Over 3,900 children of migrant workers in four private schools in Shanghai have begun to enjoy the same education subsidy as those of permanent city residents - still an exceptional example in China.
The four schools for children of migrant workers in the Pudong New District of Shanghai have recently been covered in government-subsidized compulsory education, after the schools' status was recognized by the government as eligible corporate bodies for teaching.
Cao Xikang, director of the Social Development Bureau of the Pudong New District said that the district approves 1,900 yuan (256 U.S. dollars) in annual subsidy for children of permanent residents to complete schooling for their nine years of compulsory education. The policy has been extended to children of migrant workers this year.
China has about 150 million migrant workers in cities. Children of the migrant workers are either left behind in rural homes or live with their parents in cities. However, those who study in cities do not enjoy the same tuition policy for schooling as city residents, as the policy is seen as a welfare benefit for permanent residents.

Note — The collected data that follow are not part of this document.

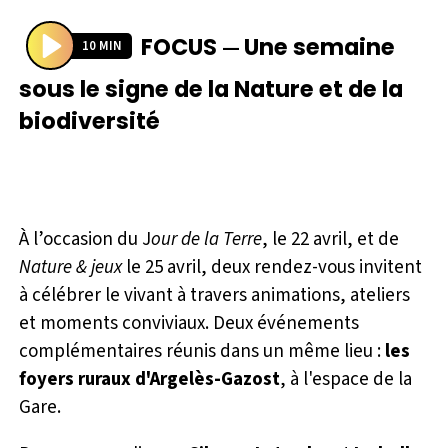
FOCUS
Une semaine
—
10 MIN
P
sous le signe de la Nature et de la
l
biodiversité
a
y
À l’occasion du J
our de la Terre
, le 22 avril, et de
Nature & jeux
le 25 avril, deux rendez-vous invitent
à célébrer le vivant à travers animations, ateliers
et moments conviviaux. Deux événements
complémentaires réunis dans un même lieu :
les
foyers ruraux d'Argelès-Gazost
, à l'espace de la
Gare.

Pudong is an affluent district in Shanghai, China's financial center, where the local government's education expenditure is one of the highest in China.

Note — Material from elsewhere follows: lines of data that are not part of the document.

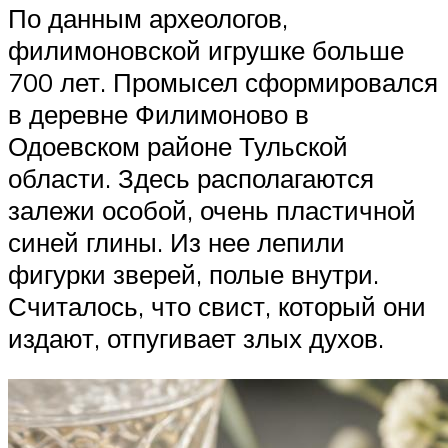
По данным археологов,
филимоновской игрушке больше
700 лет. Промысел сформировался
в деревне Филимоново в
Одоевском районе Тульской
области. Здесь располагаются
залежи особой, очень пластичной
синей глины. Из нее лепили
фигурки зверей, полые внутри.
Считалось, что свист, который они
издают, отпугивает злых духов.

"There are 23 schools set up privately to enroll children of migrant workers in Pudong. Many of these schools operate like unregistered private businesses, which profit from collecting school fees and evade government's supervision," said Cao, when explaining why only four schools were given the subsidies.

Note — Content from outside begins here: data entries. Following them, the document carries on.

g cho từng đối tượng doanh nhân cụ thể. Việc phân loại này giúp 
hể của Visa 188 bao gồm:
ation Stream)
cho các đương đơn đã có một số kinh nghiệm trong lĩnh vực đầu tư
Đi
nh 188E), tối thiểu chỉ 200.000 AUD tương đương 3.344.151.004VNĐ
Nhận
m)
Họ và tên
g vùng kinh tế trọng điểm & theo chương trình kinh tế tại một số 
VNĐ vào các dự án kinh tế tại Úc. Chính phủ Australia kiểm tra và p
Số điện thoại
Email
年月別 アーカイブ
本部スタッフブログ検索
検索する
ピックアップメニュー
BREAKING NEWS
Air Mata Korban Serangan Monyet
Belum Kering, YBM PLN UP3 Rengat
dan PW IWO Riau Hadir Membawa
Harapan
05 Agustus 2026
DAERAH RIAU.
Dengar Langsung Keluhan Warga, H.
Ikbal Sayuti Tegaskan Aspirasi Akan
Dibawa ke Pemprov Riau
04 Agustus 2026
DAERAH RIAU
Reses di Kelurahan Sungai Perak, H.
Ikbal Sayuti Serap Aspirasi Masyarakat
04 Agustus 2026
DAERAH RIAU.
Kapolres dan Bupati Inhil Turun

He said that the government subsidies were earmarked directly to the four schools' bank accounts to cover the students' tuition, since the schools have opened their financial accounts for the government's viewing.
Liu Cheng, a grade six student in Dabieshan School for Children of Migrant Workers said the school has cut the tuition by half this year and imposes no extra charges for interest activities and school outfits.
"I paid 600 yuan (81 U.S. dollars) to the school for my son this year, compared with 1,400 yuan (189 U.S dollars) last year. The subsidy helped lift our burden for living in Shanghai. The cost for living here is very high for our migrants," said Liu's father Liu Aitian.
Shanghai's per capita monthly income in 2005 was 1,554 yuan (197 U.S. dollars), while that of half the migrant laborers in the city was less than 800 yuan (101 U.S. dollars), with 19.67 percent below 500 yuan (63 U.S. dollars), according to a survey conducted by the National Bureau of Statistics in November last year.
The social development official in Pudong said that the district government would assist the remaining 19 schools for children of migrant workers to meet the basic requirements to provide qualified primary school teaching in the next three years.
"As long as the schools meet the criteria and offer transparency in their financial accounts, they will be covered in the government's tuition policy," said Cao.
The Ministry of Education asked its local departments earlier this month to ensure that children of migrant workers were enrolled in government schools and enjoyed the same tuition policies as those of permanent city residents.
However, crowded classrooms in government schools in cities have made it difficult to enroll children of migrant workers.
"Private schools for migrant children are often set up near market places, where migrant workers can easily find jobs. Although some are not eligible, the government should not shut them down once and for all, since they help to solve the education problems for children of migrant workers," said Cao.